Segment Open

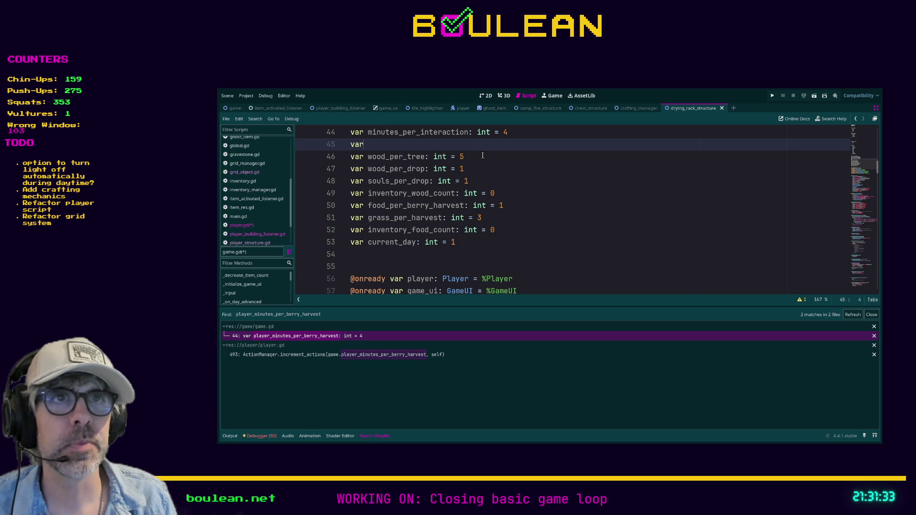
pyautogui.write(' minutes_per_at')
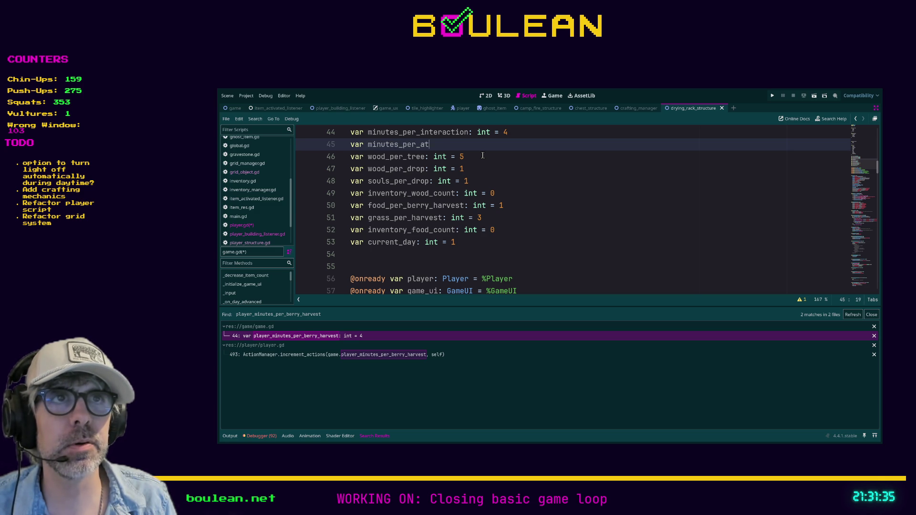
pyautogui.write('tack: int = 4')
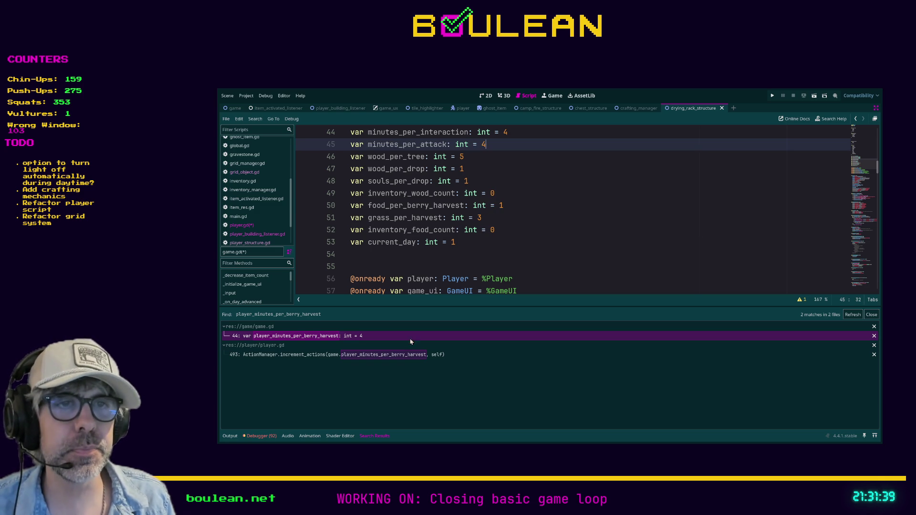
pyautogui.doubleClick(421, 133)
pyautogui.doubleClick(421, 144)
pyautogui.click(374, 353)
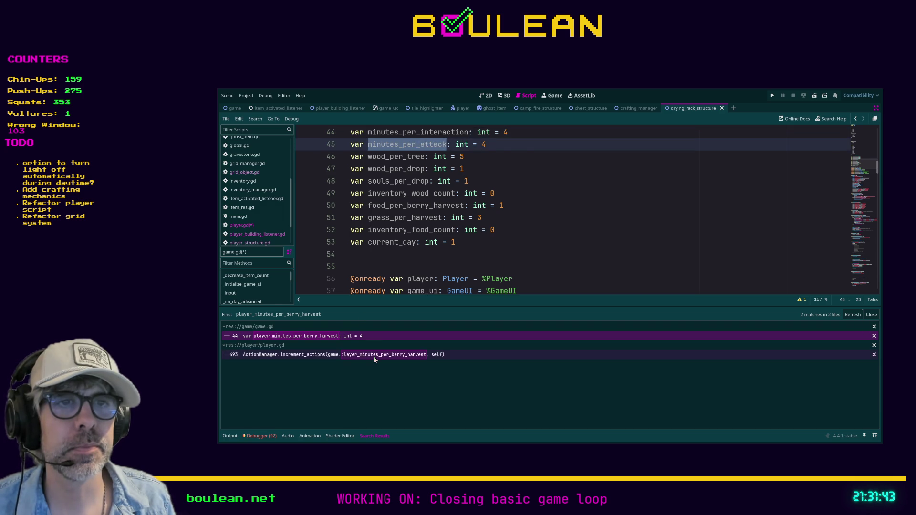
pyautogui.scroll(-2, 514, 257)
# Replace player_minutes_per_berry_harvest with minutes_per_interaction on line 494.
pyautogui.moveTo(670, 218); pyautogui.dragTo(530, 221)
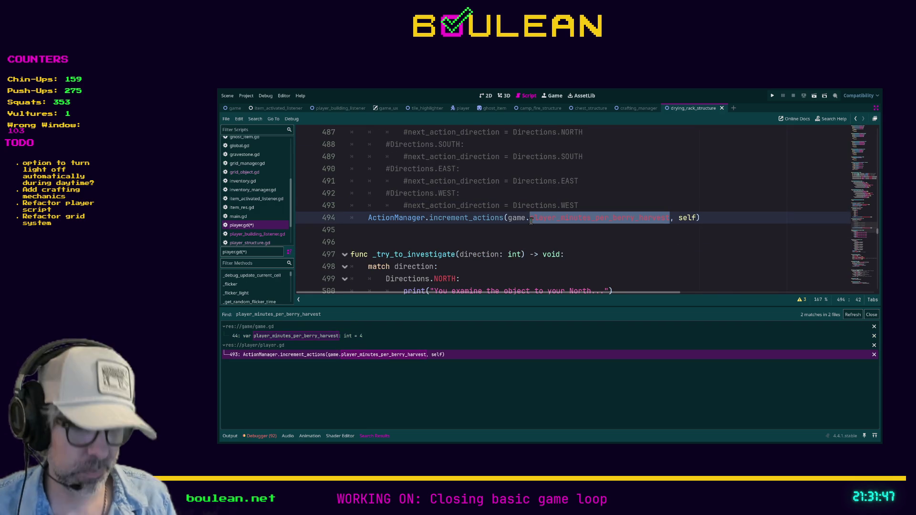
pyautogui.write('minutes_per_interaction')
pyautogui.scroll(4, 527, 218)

Segment Closed
Segment Open

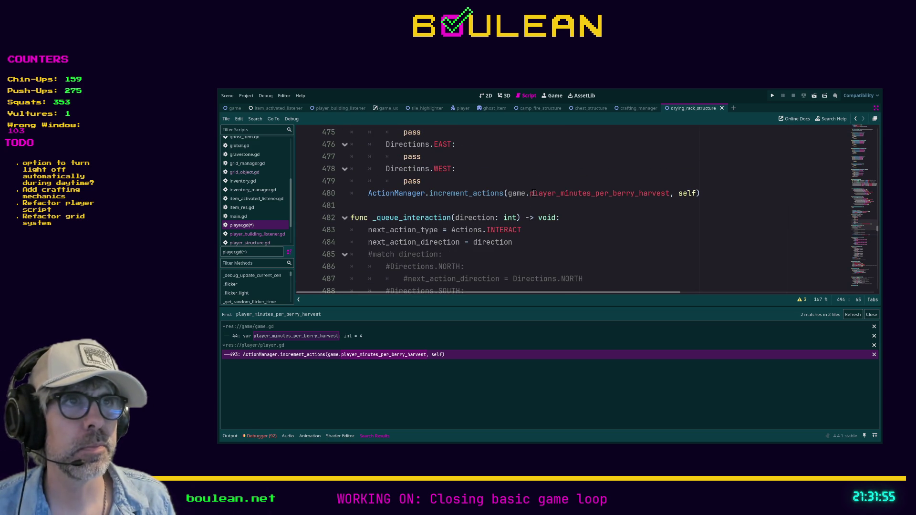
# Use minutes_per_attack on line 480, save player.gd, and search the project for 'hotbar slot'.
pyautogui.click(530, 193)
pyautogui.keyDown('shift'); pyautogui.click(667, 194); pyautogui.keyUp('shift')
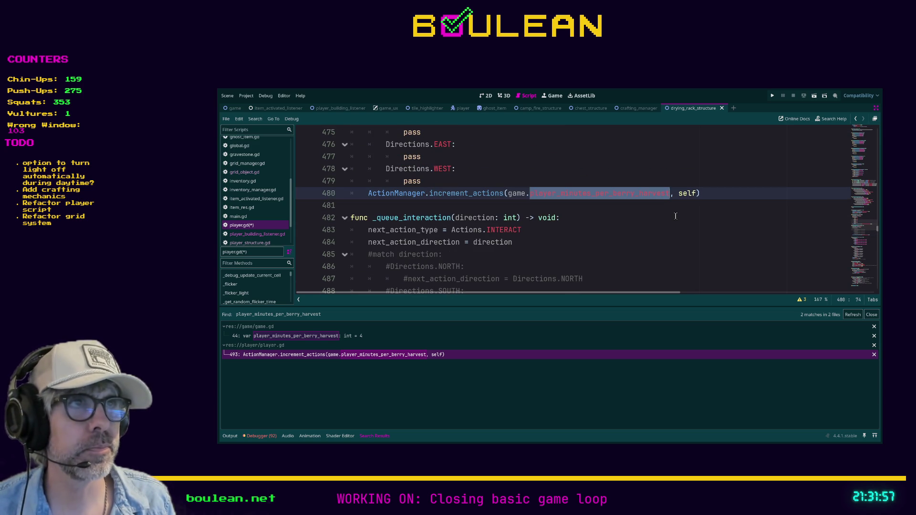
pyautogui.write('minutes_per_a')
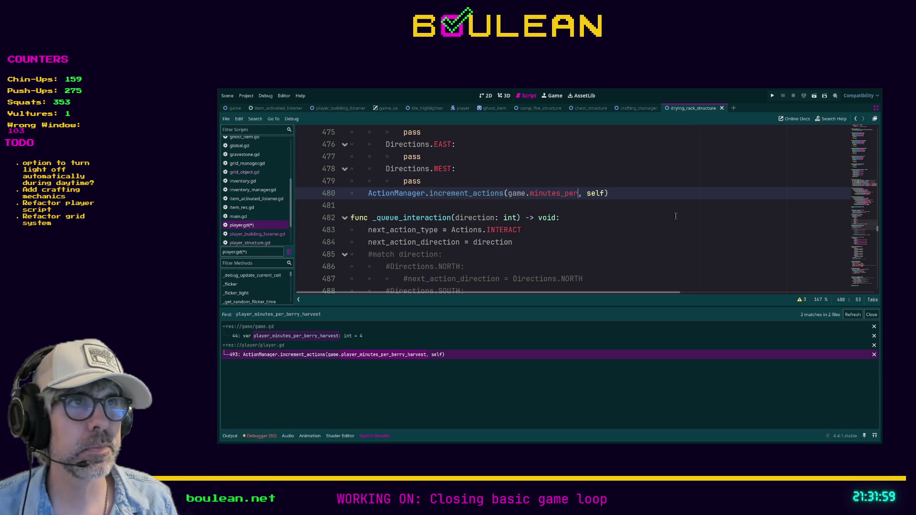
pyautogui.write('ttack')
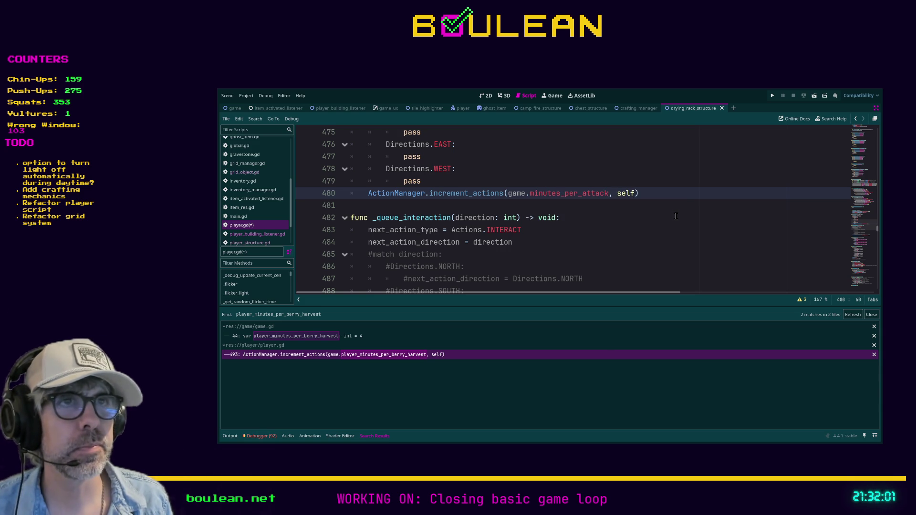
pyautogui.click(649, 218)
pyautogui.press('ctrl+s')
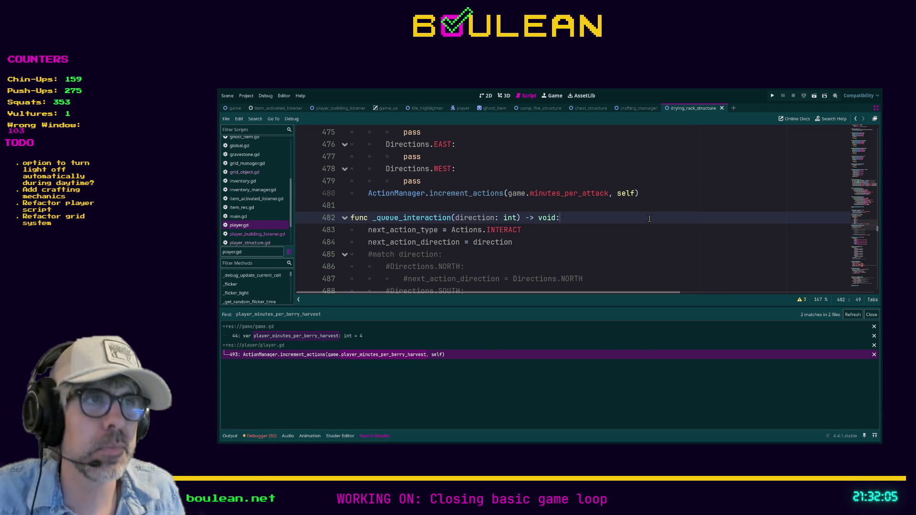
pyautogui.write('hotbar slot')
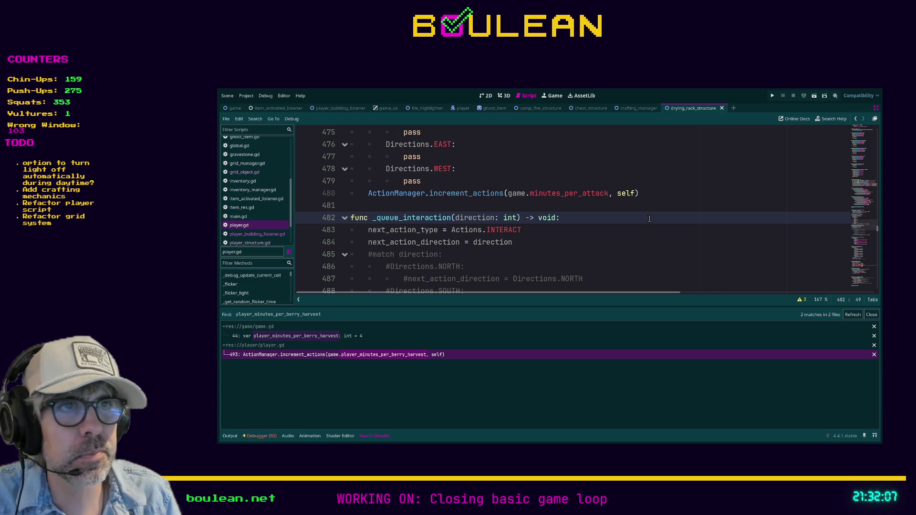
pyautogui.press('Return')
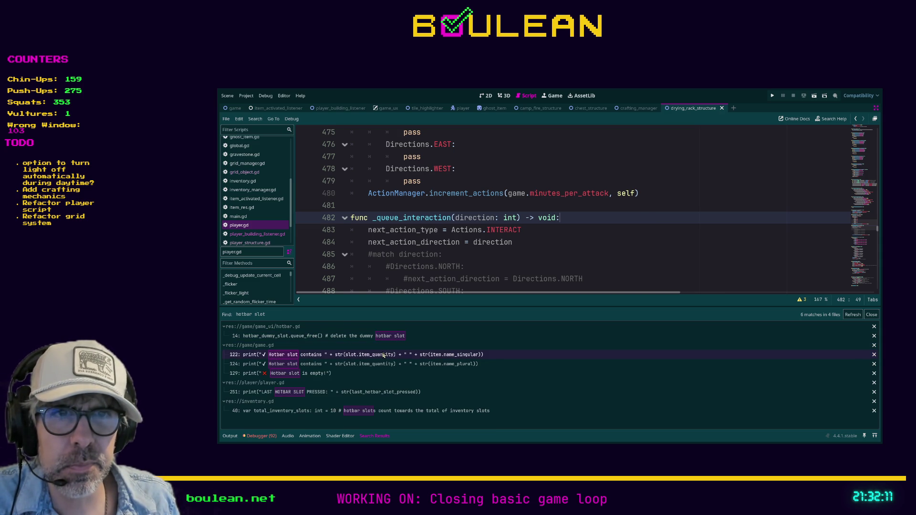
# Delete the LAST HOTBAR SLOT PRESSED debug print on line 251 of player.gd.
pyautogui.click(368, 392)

Segment Closed
Segment Open

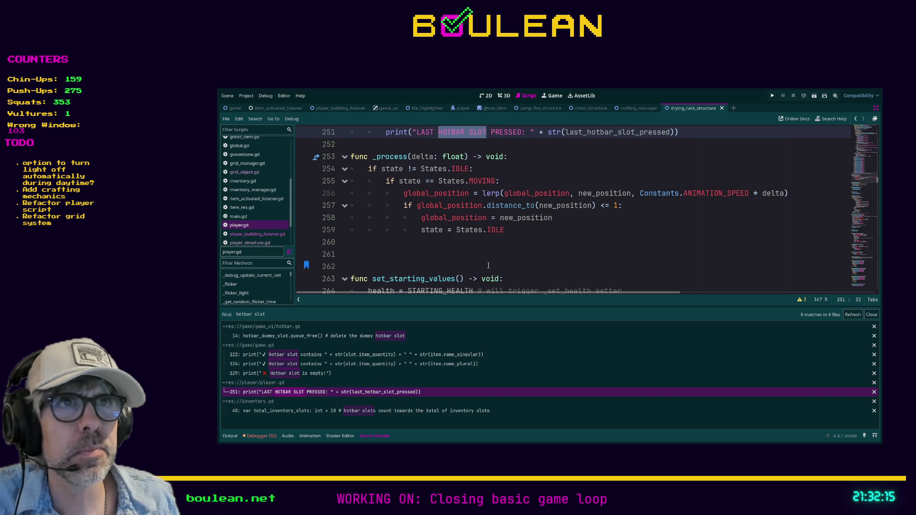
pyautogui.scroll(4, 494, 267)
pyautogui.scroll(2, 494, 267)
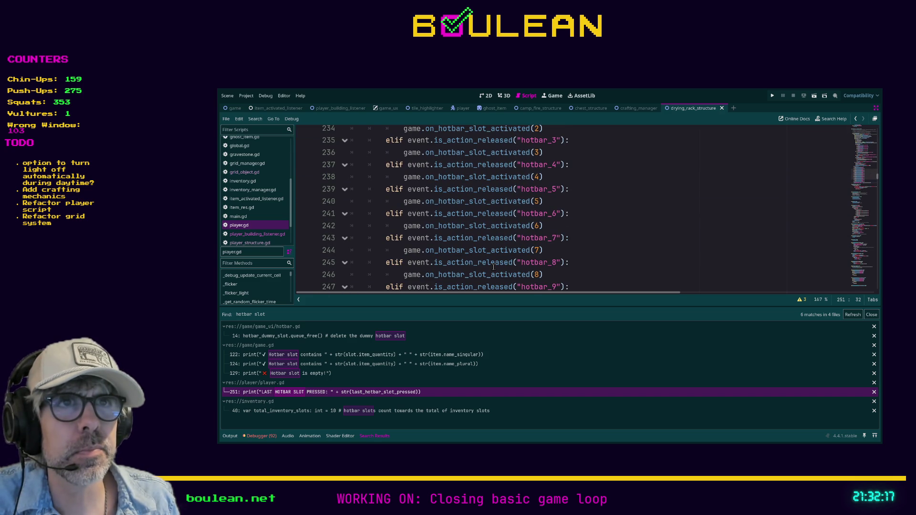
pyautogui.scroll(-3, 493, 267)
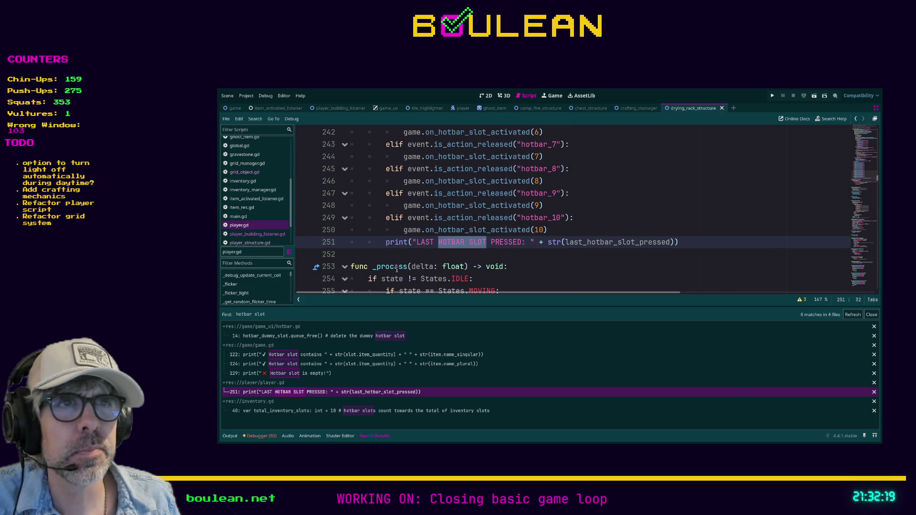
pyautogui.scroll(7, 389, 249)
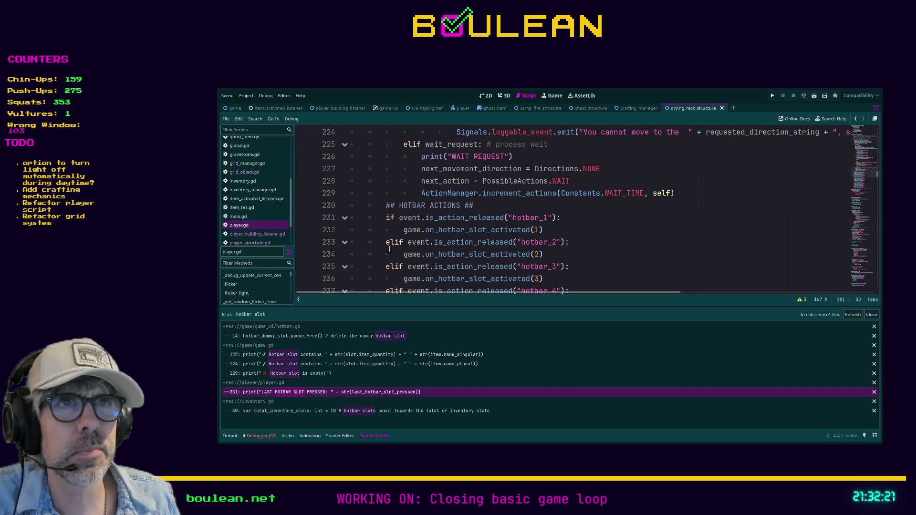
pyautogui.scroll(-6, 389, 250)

Segment Closed

YOUR ASSIGNMENT:
Scan the material above for lines holding the string "doubleClick" and copy those lines.

YOUR RESPONSE:
pyautogui.doubleClick(421, 133)
pyautogui.doubleClick(421, 144)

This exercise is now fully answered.